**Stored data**
============================================================
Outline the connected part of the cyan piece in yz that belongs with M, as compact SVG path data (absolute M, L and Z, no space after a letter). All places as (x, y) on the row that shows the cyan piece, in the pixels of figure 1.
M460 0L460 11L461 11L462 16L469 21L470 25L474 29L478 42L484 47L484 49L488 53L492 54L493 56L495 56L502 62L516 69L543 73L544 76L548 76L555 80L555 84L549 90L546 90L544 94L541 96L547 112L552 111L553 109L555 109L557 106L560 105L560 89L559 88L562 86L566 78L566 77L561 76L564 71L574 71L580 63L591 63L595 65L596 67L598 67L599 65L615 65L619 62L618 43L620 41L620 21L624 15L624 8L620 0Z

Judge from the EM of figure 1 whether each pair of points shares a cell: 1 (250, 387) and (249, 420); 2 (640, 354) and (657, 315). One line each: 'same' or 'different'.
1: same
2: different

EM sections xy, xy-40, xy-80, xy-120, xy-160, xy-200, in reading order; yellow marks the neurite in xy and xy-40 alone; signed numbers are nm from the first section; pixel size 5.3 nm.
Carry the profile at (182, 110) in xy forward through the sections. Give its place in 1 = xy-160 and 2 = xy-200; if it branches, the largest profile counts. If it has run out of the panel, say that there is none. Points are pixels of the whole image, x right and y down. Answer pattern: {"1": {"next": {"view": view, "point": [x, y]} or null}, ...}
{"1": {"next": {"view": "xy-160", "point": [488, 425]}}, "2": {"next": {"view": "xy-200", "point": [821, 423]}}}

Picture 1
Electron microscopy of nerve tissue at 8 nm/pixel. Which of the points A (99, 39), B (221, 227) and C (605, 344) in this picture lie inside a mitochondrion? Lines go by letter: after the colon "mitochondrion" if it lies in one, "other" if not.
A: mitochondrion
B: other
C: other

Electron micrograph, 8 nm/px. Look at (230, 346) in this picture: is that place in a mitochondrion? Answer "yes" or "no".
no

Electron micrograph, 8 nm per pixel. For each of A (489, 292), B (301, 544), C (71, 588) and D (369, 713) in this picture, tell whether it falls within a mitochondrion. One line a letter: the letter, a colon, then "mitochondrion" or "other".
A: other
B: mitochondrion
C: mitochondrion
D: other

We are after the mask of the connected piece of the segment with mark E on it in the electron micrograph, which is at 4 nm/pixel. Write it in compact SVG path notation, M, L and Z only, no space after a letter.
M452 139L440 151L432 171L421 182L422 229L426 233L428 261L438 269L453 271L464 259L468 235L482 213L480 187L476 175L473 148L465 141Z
============================================================
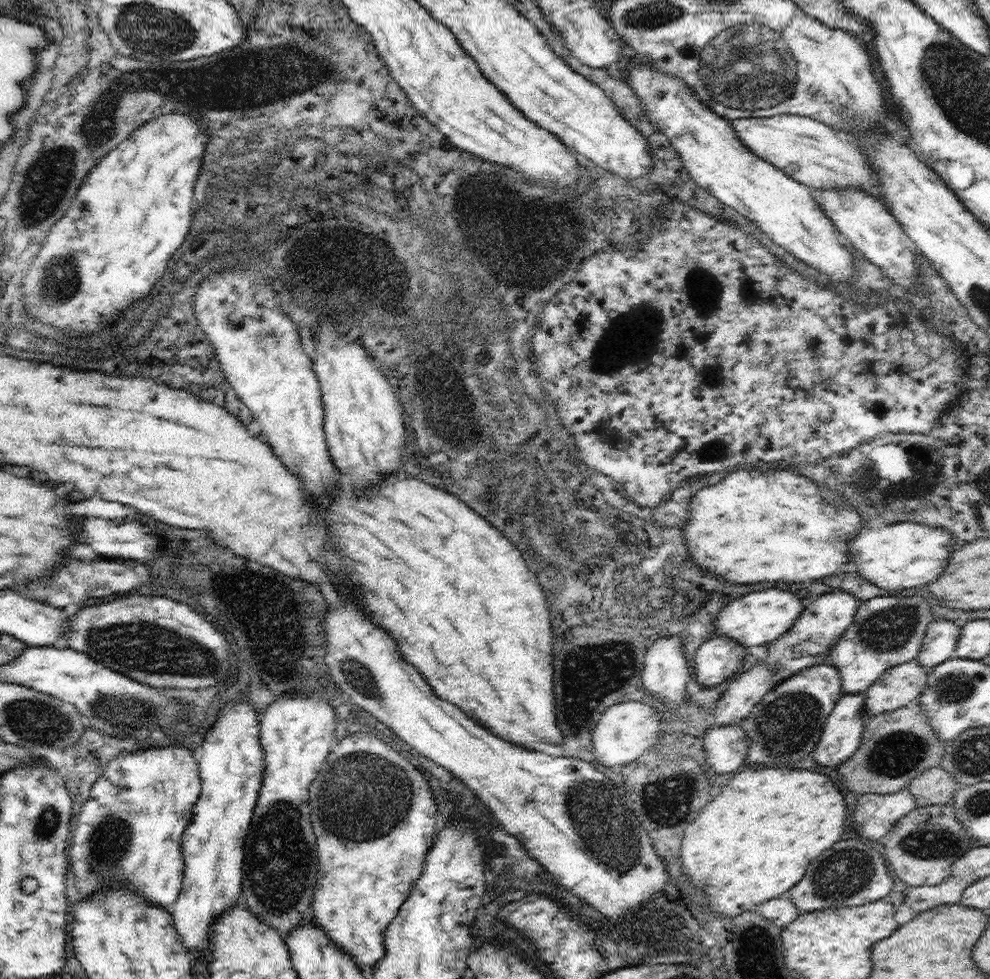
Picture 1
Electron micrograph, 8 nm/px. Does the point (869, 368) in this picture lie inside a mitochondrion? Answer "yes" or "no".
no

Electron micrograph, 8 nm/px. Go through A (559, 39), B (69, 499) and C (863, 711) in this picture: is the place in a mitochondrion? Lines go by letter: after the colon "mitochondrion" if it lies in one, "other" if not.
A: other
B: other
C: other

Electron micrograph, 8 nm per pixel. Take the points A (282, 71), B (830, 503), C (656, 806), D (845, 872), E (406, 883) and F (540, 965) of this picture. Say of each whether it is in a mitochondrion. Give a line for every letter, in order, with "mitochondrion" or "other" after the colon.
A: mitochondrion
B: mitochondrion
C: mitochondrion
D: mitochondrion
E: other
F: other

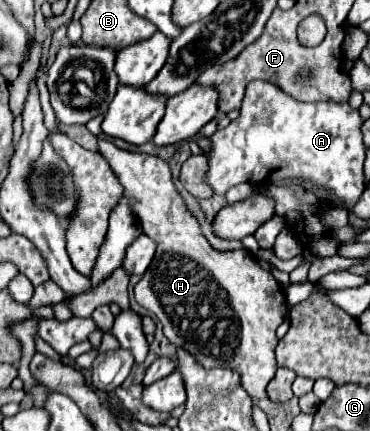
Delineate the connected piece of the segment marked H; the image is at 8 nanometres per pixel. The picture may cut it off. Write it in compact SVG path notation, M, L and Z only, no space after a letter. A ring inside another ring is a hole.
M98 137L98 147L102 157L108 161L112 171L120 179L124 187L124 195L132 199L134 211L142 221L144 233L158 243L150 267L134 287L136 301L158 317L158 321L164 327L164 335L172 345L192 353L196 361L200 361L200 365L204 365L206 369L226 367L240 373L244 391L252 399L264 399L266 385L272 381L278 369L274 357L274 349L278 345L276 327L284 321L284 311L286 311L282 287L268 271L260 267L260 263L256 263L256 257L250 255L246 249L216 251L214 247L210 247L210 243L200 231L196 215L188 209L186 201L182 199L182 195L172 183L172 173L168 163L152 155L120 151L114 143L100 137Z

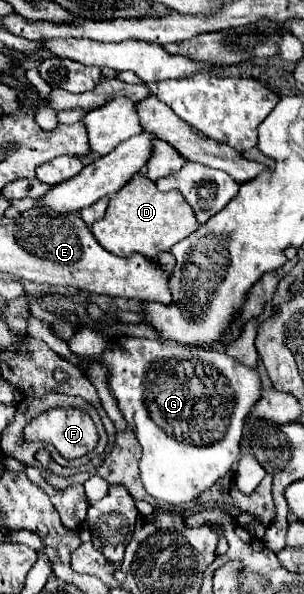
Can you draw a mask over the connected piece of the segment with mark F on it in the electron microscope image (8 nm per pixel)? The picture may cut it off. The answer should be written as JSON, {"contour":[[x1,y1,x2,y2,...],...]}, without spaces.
============================================================
**WHAT IS BEING ASKED**
Taking the entries above, print exactly the lines starting at the line with "Outline the connected" and ending at the line with "EM sections xy, xy-40, xy-80, xy-120, xy-160, xy-200, in", both included.

**WRITTEN ANSWER**
Outline the connected part of the cyan piece in yz that belongs with M, as compact SVG path data (absolute M, L and Z, no space after a letter). All places as (x, y) on the row that shows the cyan piece, in the pixels of figure 1.
M460 0L460 11L461 11L462 16L469 21L470 25L474 29L478 42L484 47L484 49L488 53L492 54L493 56L495 56L502 62L516 69L543 73L544 76L548 76L555 80L555 84L549 90L546 90L544 94L541 96L547 112L552 111L553 109L555 109L557 106L560 105L560 89L559 88L562 86L566 78L566 77L561 76L564 71L574 71L580 63L591 63L595 65L596 67L598 67L599 65L615 65L619 62L618 43L620 41L620 21L624 15L624 8L620 0Z

Judge from the EM of figure 1 whether each pair of points shares a cell: 1 (250, 387) and (249, 420); 2 (640, 354) and (657, 315). One line each: 'same' or 'different'.
1: same
2: different

EM sections xy, xy-40, xy-80, xy-120, xy-160, xy-200, in reading order; yellow marks the neurite in xy and xy-40 alone; signed numbers are nm from the first section; pixel size 5.3 nm.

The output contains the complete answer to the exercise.